Clonal hematopoiesis of indeterminate potential (CHIP), which has recently been shown to be an age-related phenomenon, is associated with cardiovascular diseases, including atherosclerosis and stroke. This study focused on the association between CHIP and short- and long-term stroke recurrence in patients with acute ischemic stroke and intracranial atherosclerotic stenosis (ICAS).
This study included 4,699 patients with acute ischemic stroke based on data from the Third China National Stroke Registry (CNSR-III), a nationwide prospective hospital-based registry. The ICAS assessment followed the criteria established by the Warfarin-Aspirin Symptomatic Intracranial Disease Study and Brain Imaging. Atherosclerosis Scores (AS) were used to assess the atherosclerosis burden, as determined by the number and severity of steno-occlusions in the intracranial arteries. The primary outcome was stroke recurrence three months and one year after the event.

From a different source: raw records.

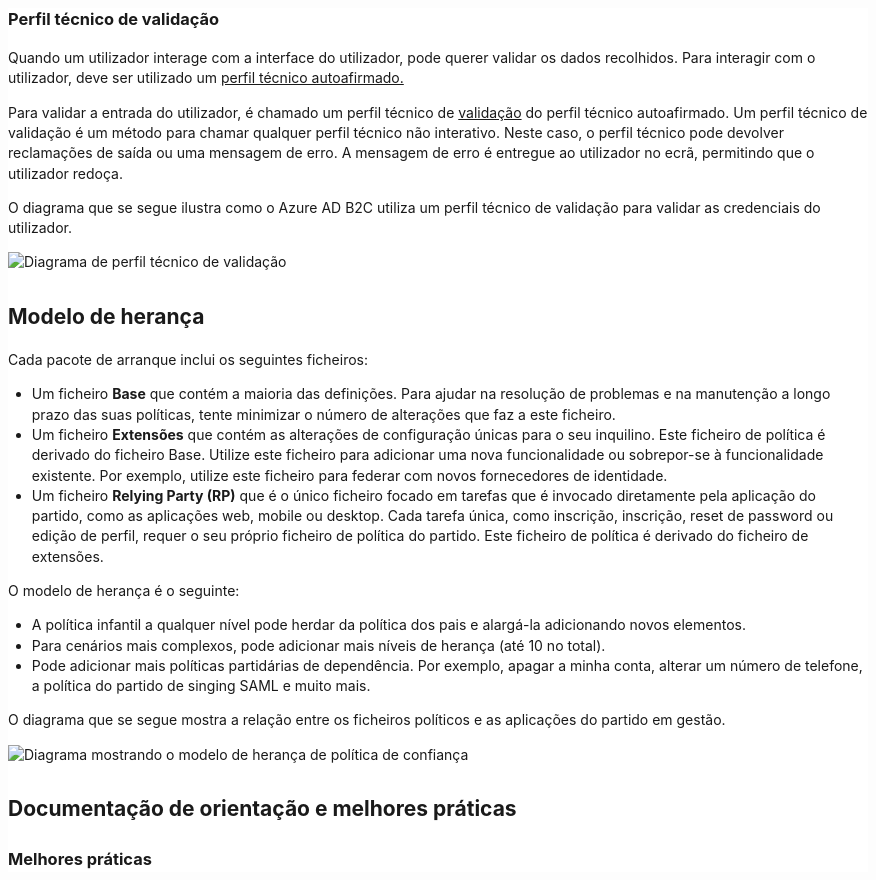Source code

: ### <a name="validation-technical-profile"></a>Perfil técnico de validação

Quando um utilizador interage com a interface do utilizador, pode querer validar os dados recolhidos. Para interagir com o utilizador, deve ser utilizado um [perfil técnico autoafirmado.](self-asserted-technical-profile.md)

Para validar a entrada do utilizador, é chamado um perfil técnico de [validação](validation-technical-profile.md) do perfil técnico autoafirmado. Um perfil técnico de validação é um método para chamar qualquer perfil técnico não interativo. Neste caso, o perfil técnico pode devolver reclamações de saída ou uma mensagem de erro. A mensagem de erro é entregue ao utilizador no ecrã, permitindo que o utilizador redoça.

O diagrama que se segue ilustra como o Azure AD B2C utiliza um perfil técnico de validação para validar as credenciais do utilizador.

![Diagrama de perfil técnico de validação](media/custom-policy-trust-frameworks/validation-technical-profile.png)

## <a name="inheritance-model"></a>Modelo de herança

Cada pacote de arranque inclui os seguintes ficheiros:

- Um ficheiro **Base** que contém a maioria das definições. Para ajudar na resolução de problemas e na manutenção a longo prazo das suas políticas, tente minimizar o número de alterações que faz a este ficheiro.
- Um ficheiro **Extensões** que contém as alterações de configuração únicas para o seu inquilino. Este ficheiro de política é derivado do ficheiro Base. Utilize este ficheiro para adicionar uma nova funcionalidade ou sobrepor-se à funcionalidade existente. Por exemplo, utilize este ficheiro para federar com novos fornecedores de identidade.
- Um ficheiro **Relying Party (RP)** que é o único ficheiro focado em tarefas que é invocado diretamente pela aplicação do partido, como as aplicações web, mobile ou desktop. Cada tarefa única, como inscrição, inscrição, reset de password ou edição de perfil, requer o seu próprio ficheiro de política do partido. Este ficheiro de política é derivado do ficheiro de extensões.

O modelo de herança é o seguinte:

- A política infantil a qualquer nível pode herdar da política dos pais e alargá-la adicionando novos elementos.
- Para cenários mais complexos, pode adicionar mais níveis de herança (até 10 no total).
- Pode adicionar mais políticas partidárias de dependência. Por exemplo, apagar a minha conta, alterar um número de telefone, a política do partido de singing SAML e muito mais.

O diagrama que se segue mostra a relação entre os ficheiros políticos e as aplicações do partido em gestão.

![Diagrama mostrando o modelo de herança de política de confiança](media/custom-policy-trust-frameworks/policies.png)


## <a name="guidance-and-best-practices"></a>Documentação de orientação e melhores práticas

### <a name="best-practices"></a>Melhores práticas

Among the 4,699 patients, 3,181 were female, and the median age was 63.0 years. We found that CHIP significantly increased the risk of stroke recurrence at the 1-year follow-up in patients with ICAS (adjusted hazard ratio [HR] 2.71). Our results revealed that CHIP might have a significant impact on the long-term risk of recurrent stroke, particularly in patients with a higher atherosclerotic burden.
Just curious, Reason, is your opinion still that banking/freezing your own stem cells at a younger age for potential use in future therapies is a waste of money?
@Kev: Yes, still my opinion. The technology to make good use of them will also be the technology that makes them kind of pointless.